The upcoming November 2010 elections are being closely watched because of Tea Party candidates. Many are holding their breath to declare whether the so-called “Tea Party” candidates and platforms is successful will have to wait for results. The presumption is that the Tea Party movement will either prove to have been flummoxing by crackpots or a legitimate force in American politics. There is one thing that is for sure. The Tea Party is nothing new.

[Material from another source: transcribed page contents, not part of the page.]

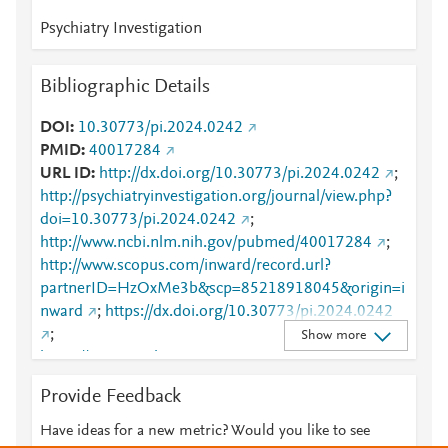
Psychiatry Investigation
Bibliographic Details
DOI
10.30773/pi.2024.0242
PMID
40017284
URL ID
http://dx.doi.org/10.30773/pi.2024.0242
;
http://psychiatryinvestigation.org/journal/view.php?
doi=10.30773/pi.2024.0242
;
http://www.ncbi.nlm.nih.gov/pubmed/40017284
;
http://www.scopus.com/inward/record.url?
partnerID=HzOxMe3b&scp=85218918045&origin=i
nward
;
https://dx.doi.org/10.30773/pi.2024.0242
;
Show more
https://www.psychiatryinvestigation.org/journal/view.
php?doi=10.30773/pi.2024.0242
Provide Feedback
Have ideas for a new metric? Would you like to see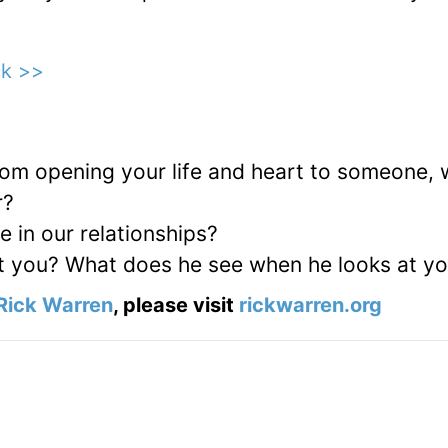
ck >>
from opening your life and heart to someone,
r?
 in our relationships?
t you? What does he see when he looks at y
Rick Warren
, please visit
rickwarren.org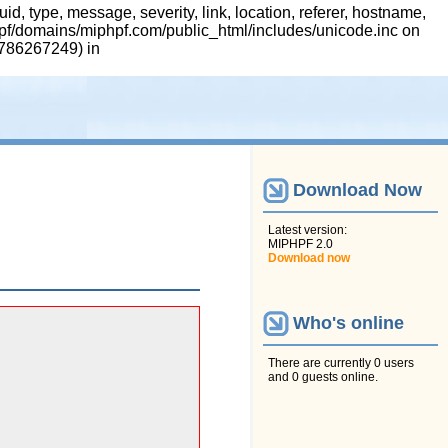
 type, message, severity, link, location, referer, hostname,
hpf/domains/miphpf.com/public_html/includes/unicode.inc on
 1786267249) in
Download Now
Latest version:
MIPHPF 2.0
Download now
Who's online
There are currently 0 users
and 0 guests online.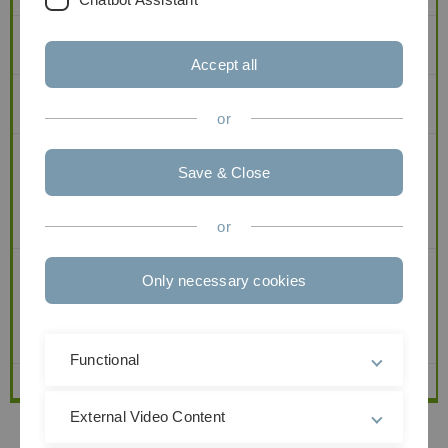
2
Elementare WR und
Statistik (4+2)
Accept all
3
Elementare WR und
Stochastik I (4+2)
Statistik (4+2)
or
4
Stochastik I (4+2)
Stochastik III (2+1)
Save & Close
WiMa-Praktikum II
(2)
or
5
Stochastik III (2+1)
Only necessary cookies
WiMa-Praktikum II
(2)
Functional
6
External Video Content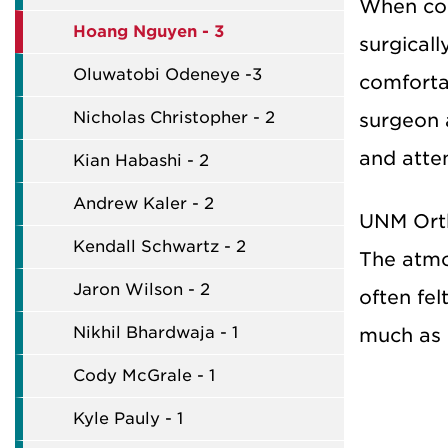
When con
Hoang Nguyen - 3
surgical
Oluwatobi Odeneye -3
comforta
Nicholas Christopher - 2
surgeon 
and atten
Kian Habashi - 2
Andrew Kaler - 2
UNM Orth
Kendall Schwartz - 2
The atmo
Jaron Wilson - 2
often fel
Nikhil Bhardwaja - 1
much as 
Cody McGrale - 1
Kyle Pauly - 1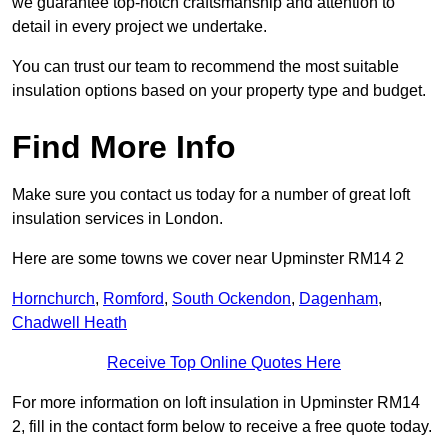
we guarantee top-notch craftsmanship and attention to
detail in every project we undertake.
You can trust our team to recommend the most suitable
insulation options based on your property type and budget.
Find More Info
Make sure you contact us today for a number of great loft
insulation services in London.
Here are some towns we cover near Upminster RM14 2
Hornchurch
,
Romford
,
South Ockendon
,
Dagenham
,
Chadwell Heath
Receive Top Online Quotes Here
For more information on loft insulation in Upminster RM14
2, fill in the contact form below to receive a free quote today.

Tea Party part of a natural cycle
Elections in America are not the dramatic swings that many assume. Given that there are only functionally two parties, there are few, if any, new territories for either to explore at this point. Currently, Tea Party candidates and followers are getting a lot of press coverage. The luminaries, such as Sarah Palin, Rand Paul, Sharron Angle and Christine O’Donnell are getting more news coverage than Super Bowls. In reality, the Tea Party movement is nothing new. Every seeming “change” in political culture has a negative reaction soon after.

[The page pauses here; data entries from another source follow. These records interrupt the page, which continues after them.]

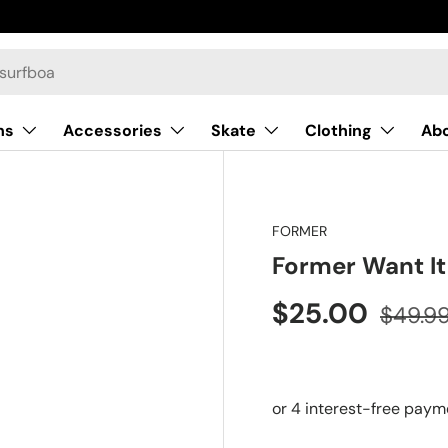
ns
Accessories
Skate
Clothing
Ab
FORMER
Former Want It
$25.00
$49.9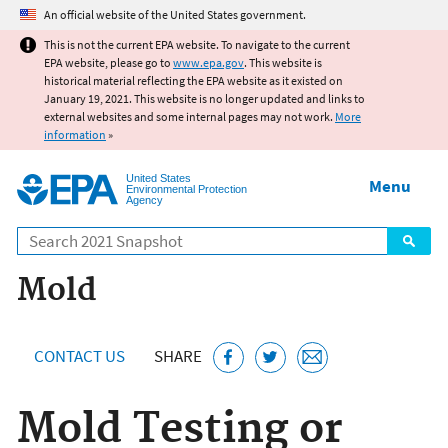
Jump to main content
An official website of the United States government.
This is not the current EPA website. To navigate to the current
EPA website, please go to
www.epa.gov
. This website is
historical material reflecting the EPA website as it existed on
January 19, 2021. This website is no longer updated and links to
external websites and some internal pages may not work.
More
information
»
United States
Menu
Environmental Protection
Agency
Search
Mold
CONTACT US
SHARE
Mold Testing or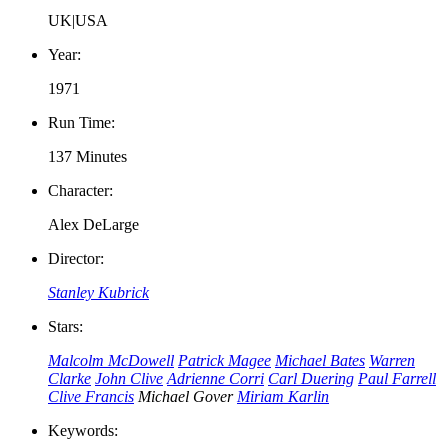
UK|USA
Year:
1971
Run Time:
137 Minutes
Character:
Alex DeLarge
Director:
Stanley Kubrick
Stars:
Malcolm McDowell
Patrick Magee
Michael Bates
Warren
Clarke
John Clive
Adrienne Corri
Carl Duering
Paul Farrell
Clive Francis
Michael Gover
Miriam Karlin
Keywords:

Every election changes the guard
Virtually all presidents sees a majority of the other party elected at some point in their tenure and a swing to the other side among voters. In the 1960s, Republicans had a similar fervor to the current Tea Party, reacting to civil rights legislation and protests, Social Security, as well as Medicare and Medicaid. Every objection leveled at Democrats now was said then, so nothing Sarah Palin has to say hasn’t been heard before. Granted, Barry Goldwater was probably a little more eloquent and certainly more interesting. Reagan had a Democratic majority Congress to deal with. President Clinton had a Republican majority almost his entire tenure. President George W. Bush saw a Democrat majority elected in his second term.

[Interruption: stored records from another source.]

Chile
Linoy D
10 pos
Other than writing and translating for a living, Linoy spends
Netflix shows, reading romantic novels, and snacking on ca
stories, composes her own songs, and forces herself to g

There should be no surprises
Political trends wax and wane. The Tea Party has nothing new to offer and has nothing to say that wasn’t said long ago. The proof is going to be in the pudding. The last far-right presidential candidate was Barry Goldwater, the Arizona senator with a mile-wide Libertarian streak, and he was soundly beaten by Lyndon Johnson in 1964. It almost makes one wonder if it isn’t a rigged game.